(Dataset extract Opens)
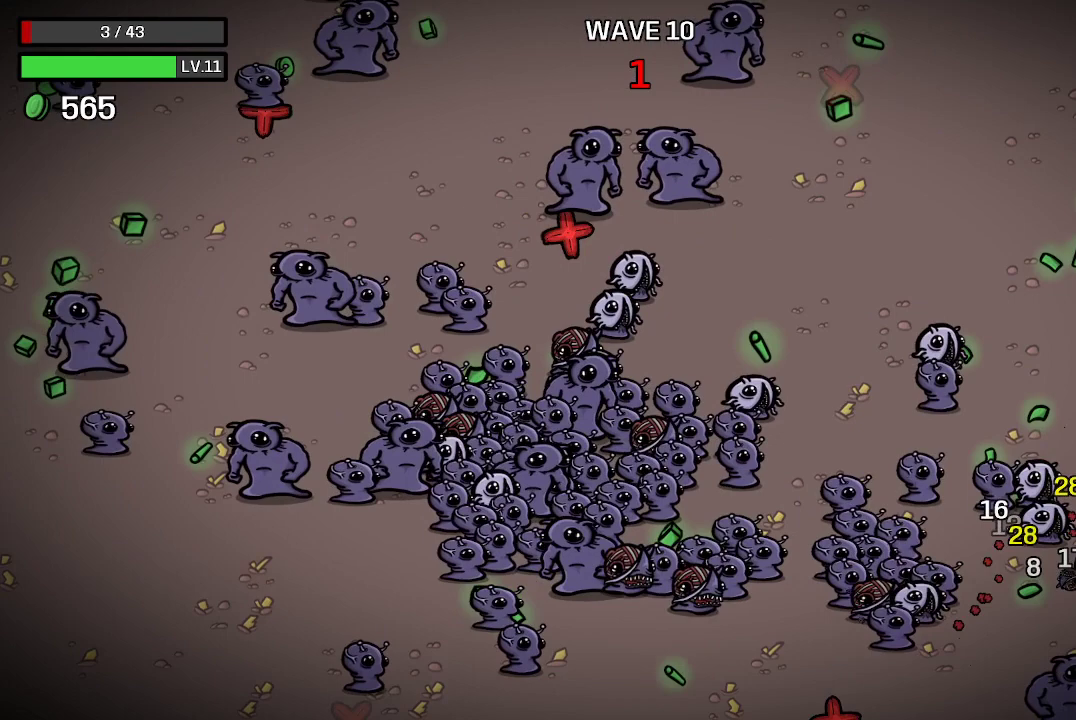
{"buttons": [], "left_stick": "up", "right_stick": "center", "events": [[467, "left_stick", "up"]]}
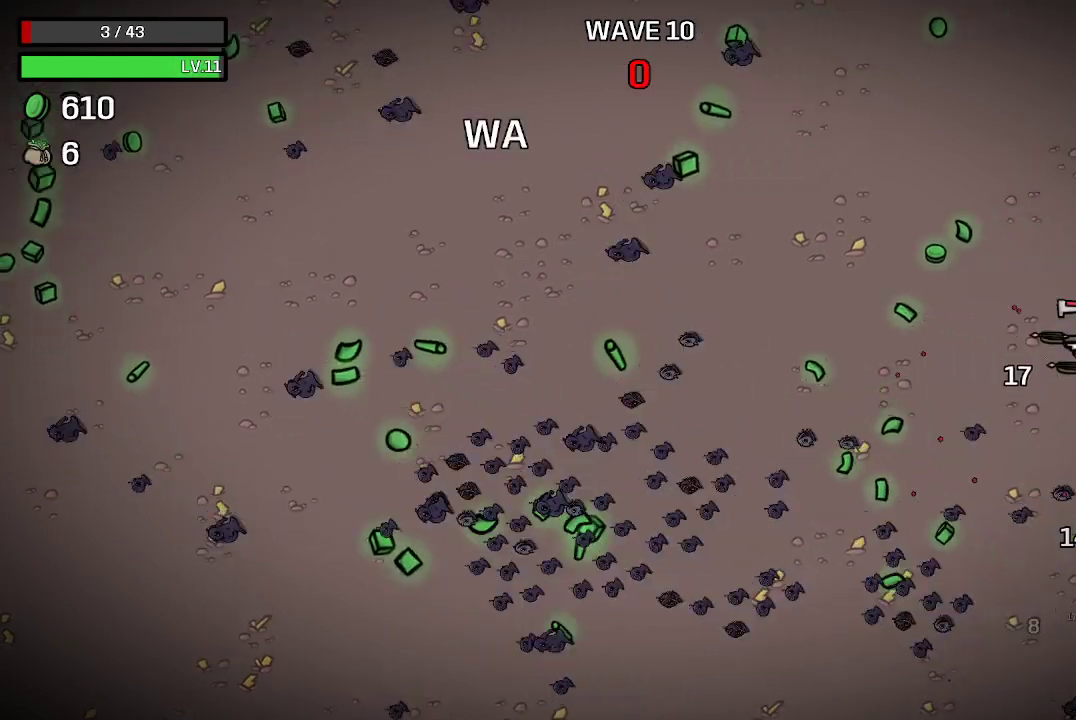
{"buttons": [], "left_stick": "center", "right_stick": "center", "events": [[267, "left_stick", "center"]]}
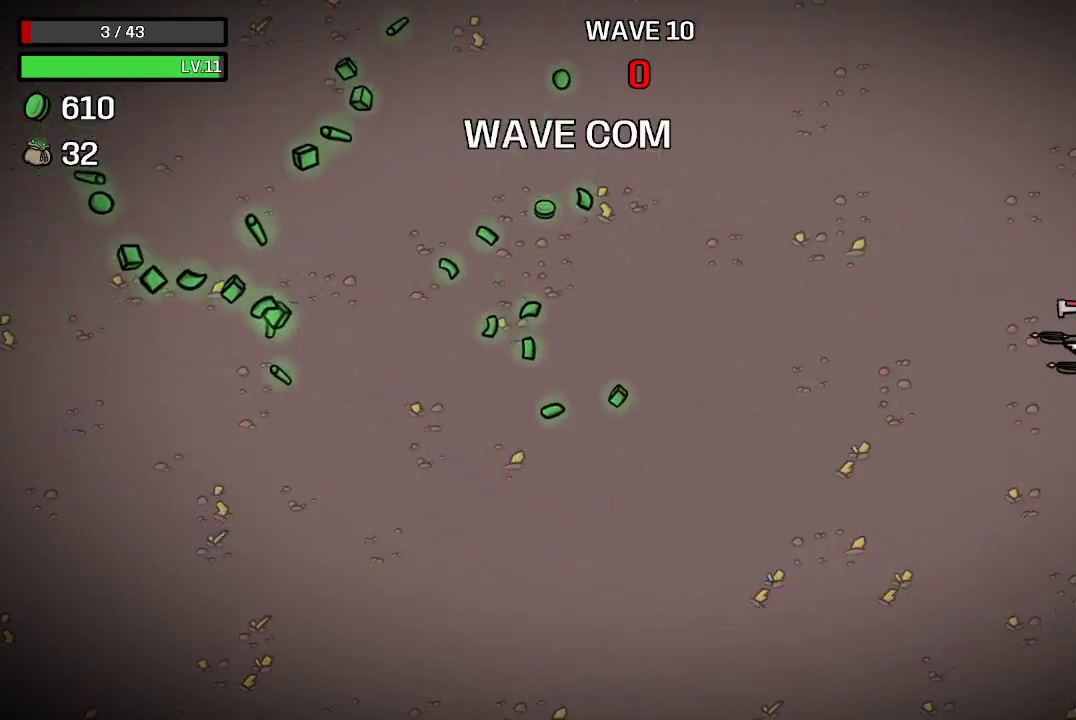
{"buttons": [], "left_stick": "center", "right_stick": "center", "events": []}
(Dataset extract Closes)
» **Task requirements**
Omit the pictures, and quote the material above exactly as given.

» **Response box**
{"buttons": [], "left_stick": "up", "right_stick": "center", "events": [[467, "left_stick", "up"]]}
{"buttons": [], "left_stick": "center", "right_stick": "center", "events": [[267, "left_stick", "center"]]}
{"buttons": [], "left_stick": "center", "right_stick": "center", "events": []}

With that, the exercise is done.